Given the low inflation environment, the Central Bank is in the process of actively supporting the Government’s economic agenda focused on developing a production-based economy.

The regulator also noted that the exchange rate has recorded intermittent volatility, and the Central Bank has taken steps to dampen excessive speculation causing such volatility in the foreign exchange market.

The Sri Lankan Rupee depreciated by 4.5 per cent against the US dollar thus far this year following the 2.6 per cent depreciation last year.

Increased non-debt creating foreign exchange inflows are expected, supported by the measures introduced by the Government and the Central Economic Research Department.

The Central Bank reaffirms its commitment to continue the current accommodative monetary policy stance The Monetary Board of the Central Bank of Sri Lanka, at its meeting held on March 3, decided to maintain the Standing Deposit Facility Rate (SDFR) and the Standing Lending Facility Rate (SLFR) of the Central Bank at their current levels of 4.50 percent and 5.50 percent  considering the macroeconomic conditions and expected developments on the domestic and global fronts.

The external sector performance is being closely monitored by the Central Bank The trade deficit contracted by US dollars 2.0 billion in 2020 benefiting from the notable decline in expenditure on imports, which more than compensated the decline in earnings from exports.

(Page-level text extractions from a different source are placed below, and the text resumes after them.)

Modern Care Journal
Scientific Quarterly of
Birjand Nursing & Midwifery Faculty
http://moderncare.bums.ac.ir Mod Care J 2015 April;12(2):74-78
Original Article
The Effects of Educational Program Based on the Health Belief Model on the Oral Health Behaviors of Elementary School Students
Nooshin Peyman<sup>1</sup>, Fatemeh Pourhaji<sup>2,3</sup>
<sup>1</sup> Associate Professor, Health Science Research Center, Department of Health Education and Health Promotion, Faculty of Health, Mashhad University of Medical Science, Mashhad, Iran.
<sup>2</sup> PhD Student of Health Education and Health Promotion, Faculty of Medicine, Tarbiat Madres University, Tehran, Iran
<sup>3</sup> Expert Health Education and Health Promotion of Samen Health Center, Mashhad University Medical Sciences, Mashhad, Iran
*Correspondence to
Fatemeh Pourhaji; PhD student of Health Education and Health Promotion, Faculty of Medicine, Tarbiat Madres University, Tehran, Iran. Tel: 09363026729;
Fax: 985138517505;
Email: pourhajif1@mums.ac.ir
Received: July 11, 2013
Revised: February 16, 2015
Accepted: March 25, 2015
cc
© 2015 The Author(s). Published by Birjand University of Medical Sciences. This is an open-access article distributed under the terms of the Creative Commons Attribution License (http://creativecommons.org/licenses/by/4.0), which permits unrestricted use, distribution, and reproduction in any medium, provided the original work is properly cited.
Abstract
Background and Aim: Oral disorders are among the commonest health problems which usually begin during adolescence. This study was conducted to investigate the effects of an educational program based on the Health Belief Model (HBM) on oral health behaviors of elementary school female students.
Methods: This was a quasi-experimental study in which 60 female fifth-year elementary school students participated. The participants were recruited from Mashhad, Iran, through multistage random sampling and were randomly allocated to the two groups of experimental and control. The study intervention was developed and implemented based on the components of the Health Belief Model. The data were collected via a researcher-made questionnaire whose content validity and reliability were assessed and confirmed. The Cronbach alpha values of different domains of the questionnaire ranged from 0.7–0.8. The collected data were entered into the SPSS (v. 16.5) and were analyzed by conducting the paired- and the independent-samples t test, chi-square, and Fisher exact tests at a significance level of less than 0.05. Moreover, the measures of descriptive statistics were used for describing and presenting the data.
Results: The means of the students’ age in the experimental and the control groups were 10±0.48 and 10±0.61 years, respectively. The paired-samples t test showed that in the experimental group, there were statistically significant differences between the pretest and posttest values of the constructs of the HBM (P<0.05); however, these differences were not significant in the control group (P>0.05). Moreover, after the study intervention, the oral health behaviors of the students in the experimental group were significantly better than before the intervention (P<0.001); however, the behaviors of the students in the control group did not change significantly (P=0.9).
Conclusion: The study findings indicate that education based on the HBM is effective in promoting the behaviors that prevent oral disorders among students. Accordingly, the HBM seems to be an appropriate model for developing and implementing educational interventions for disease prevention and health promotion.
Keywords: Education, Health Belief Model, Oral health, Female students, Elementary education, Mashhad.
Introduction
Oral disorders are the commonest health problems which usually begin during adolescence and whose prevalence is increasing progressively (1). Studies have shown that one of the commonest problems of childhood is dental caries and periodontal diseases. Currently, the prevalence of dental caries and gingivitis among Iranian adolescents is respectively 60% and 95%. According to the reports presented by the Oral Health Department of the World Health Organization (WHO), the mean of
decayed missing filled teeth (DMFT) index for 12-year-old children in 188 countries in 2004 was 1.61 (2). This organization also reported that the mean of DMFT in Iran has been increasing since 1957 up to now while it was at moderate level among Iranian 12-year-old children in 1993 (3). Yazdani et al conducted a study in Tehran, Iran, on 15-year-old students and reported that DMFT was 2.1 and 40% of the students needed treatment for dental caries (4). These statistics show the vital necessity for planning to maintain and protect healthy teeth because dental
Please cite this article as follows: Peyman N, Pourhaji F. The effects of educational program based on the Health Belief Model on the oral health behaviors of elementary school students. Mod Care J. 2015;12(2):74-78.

The trade deficit is expected to remain compressed in 2021, supported by appropriate measures taken by the Government.

Workers’ remittances continued to increase steadily from mid 2020, recording an annual increase of 5.8 per cent, and a further growth of 16.3 per cent in January 2021, from a year earlier. “In spite of adverse speculation, all debt service obligations of the Government have been duly met thus far in 2021, and the Government remains committed to maintaining its impeccable debt service record in the future as well,” the Governor said.

Monetary policy easing measures implemented since early last year have resulted in historically low interest rates. Reflecting the transmission of monetary easing measures taken by the Central Bank in the recent past, both market deposit and lending rates have declined substantially towards establishing a single digit interest rate structure. Many market interest rates have declined to historic lows.

However, certain market interest rates, such as yields on government securities, have shown unwarranted volatility recently, which is not in line with monetary policy expectations.

The Central Bank reiterates that the high level of excess liquidity in the money market and the reduction in policy interest rates thus far are intended to result in a stable low interest rate environment, while providing a positive real return to savers.

The bank noted that credit to productive sectors remains crucial in ensuring a sustained economic recovery Reflecting the expansion in domestic credit, the growth of broad money (M2b) continued to accelerate.

However, despite the substantial reduction in market lending rates, growth of credit towards productive sectors of the economy appears to remain inadequate.

 “Discussions with the banking community and other stakeholders are ongoing to rectify deficiencies in extending credit to productive, growth-supportive, sectors,” the Governor said.